On this webpage, we provide an updated version, SPADE V3.0. Compared to previous versions, this update provides
Updates and Mailing List:
SPADE is still being improved. If you would like to be informed on the updates, please join our Google group for SPADE updates, by following the link or by emailing me. I promise there won't be many emails.
The SPADE software is freely available for academic use. A patent for SPADE has been applied for on behalf of Stanford University. For license conditions, please contact the Office of Technology Licensing at Stanford (Kirsten Leute, firstname.lastname@example.org).
We provide source code of our implementation of SPADE which requires Matlab. In addition, we also provide pre-compiled standalone version that can be used in PC and Mac without Matlab. Last updated 2016-10-10.
1. Installation of source code if you have Matlab (7 or higher) on your computer, regardless of whether it is PC or Mac:
(1) Download the source code: SPADE3_source_code.zip
(2) Unzip the downloaded file, and add the directory containing the unzipped files into Matlab path.

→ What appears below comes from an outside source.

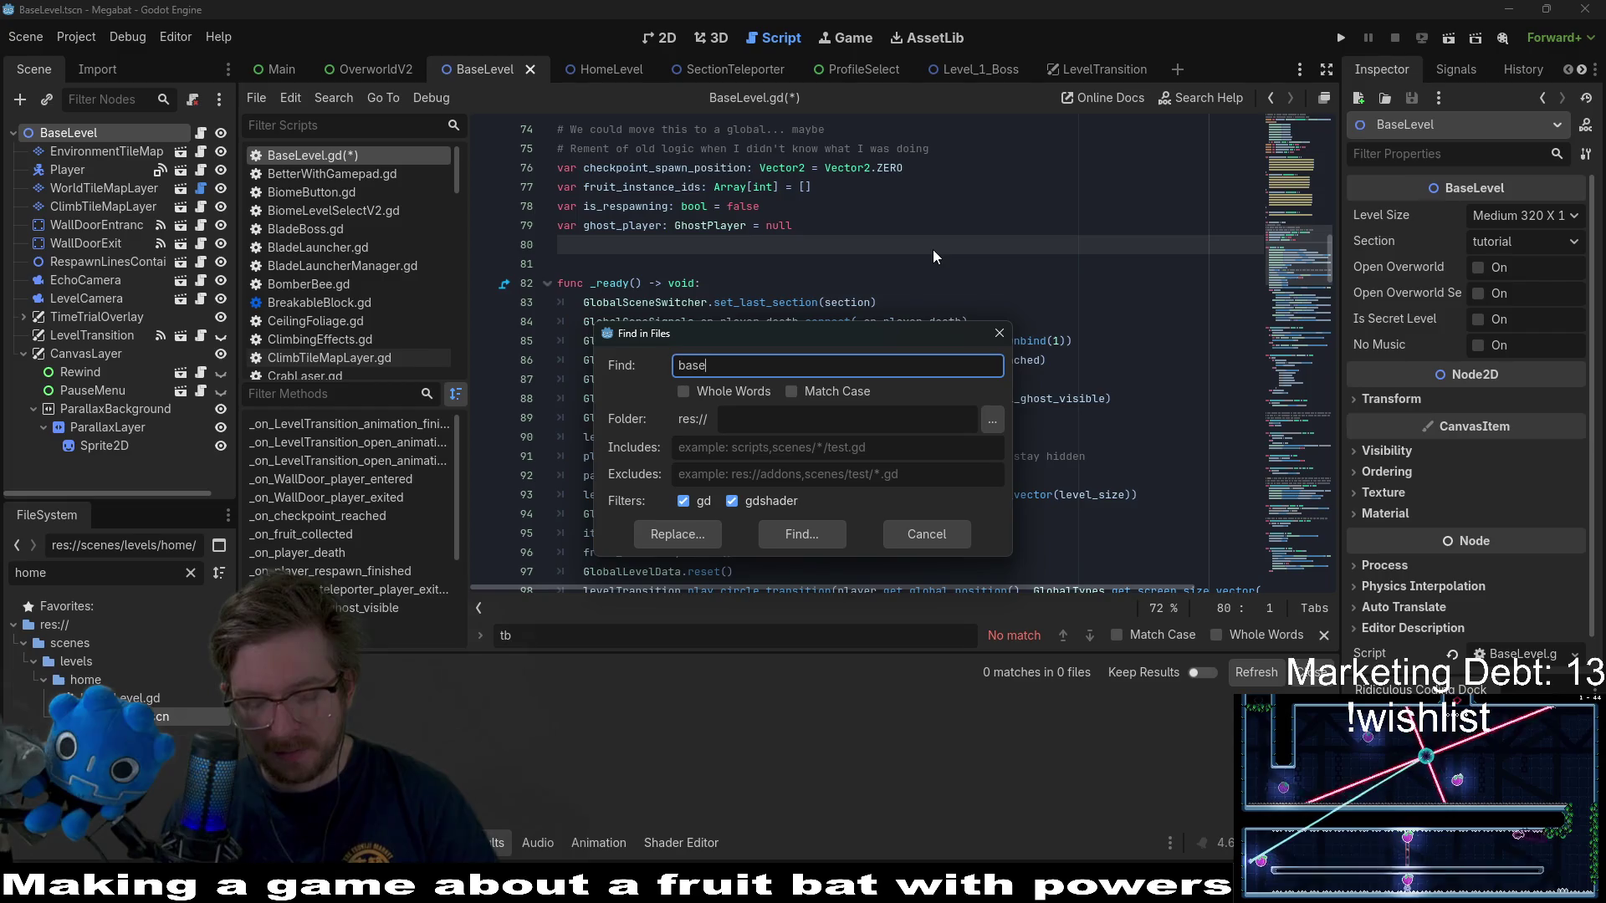
pyautogui.write('Level')
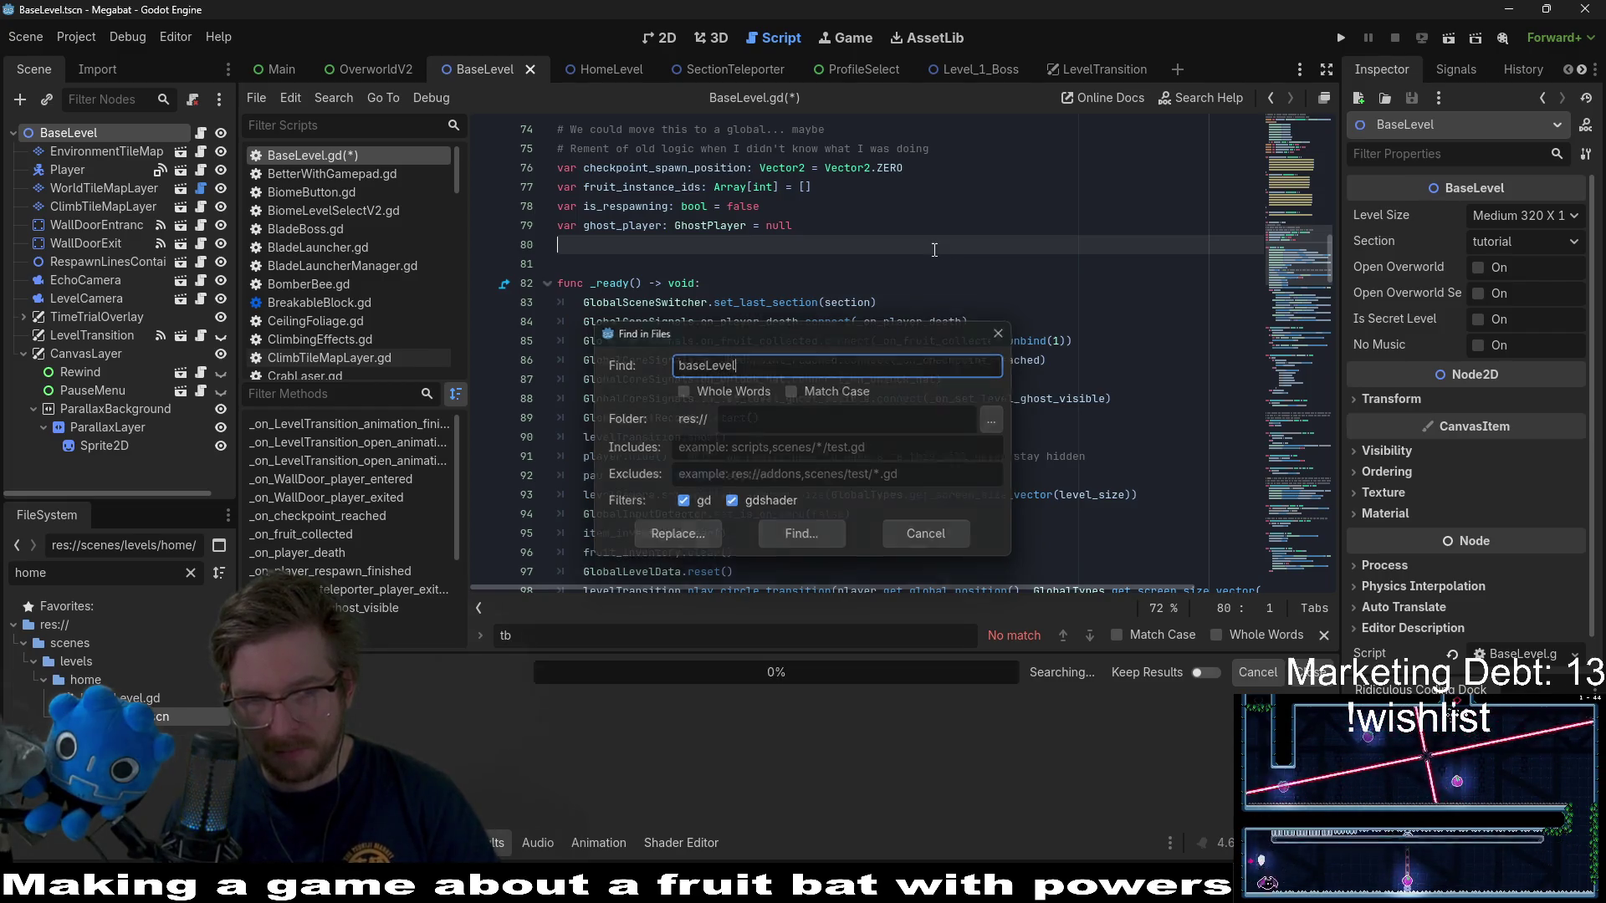
pyautogui.press('Return')
pyautogui.press('ctrl+shift+f')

(3) Type "SPADE" and press enter, the software will show up.
Note: the bulk part of SPADE3.0 is written in Matlab, and a few heavy-lifting calculations are written in C for faster speed. If you are using PC and the software does not run properly, please install Microsoft Windows SDK7.1. If you run into trouble installing windows SDK, here is a link that contains solutions that may work for you.
2. Installation of pre-compiled standalone version in a PC without Matlab:
(1) Install Microsoft Windows SDK7.1. If you run into trouble installing it, here is a link that contains solutions that may work for you.
(2) Download pre-compiled version: SPADE3 MyAppInstaller_web.exe for PC
(3) Double click the downloaded file to start the installation process of SPADE and Matlab Runtime.
(4) By default, SPADE will be installed to "C:\Program Files\SPADE3_2016_10_10_win\application\SPADE3_2016_10_10_win.exe".
(5) Double click the above file will start the software.
3. Installation of pre-compiled standalone version in a Mac without Matlab:
(1) Download pre-compiled version: SPADE3 MyAppInstaller_web.app for Mac
(2) Unzip. Press control and click on the unzipped file/app. Click open to start the installation process of SPADE and Matlab Runtime.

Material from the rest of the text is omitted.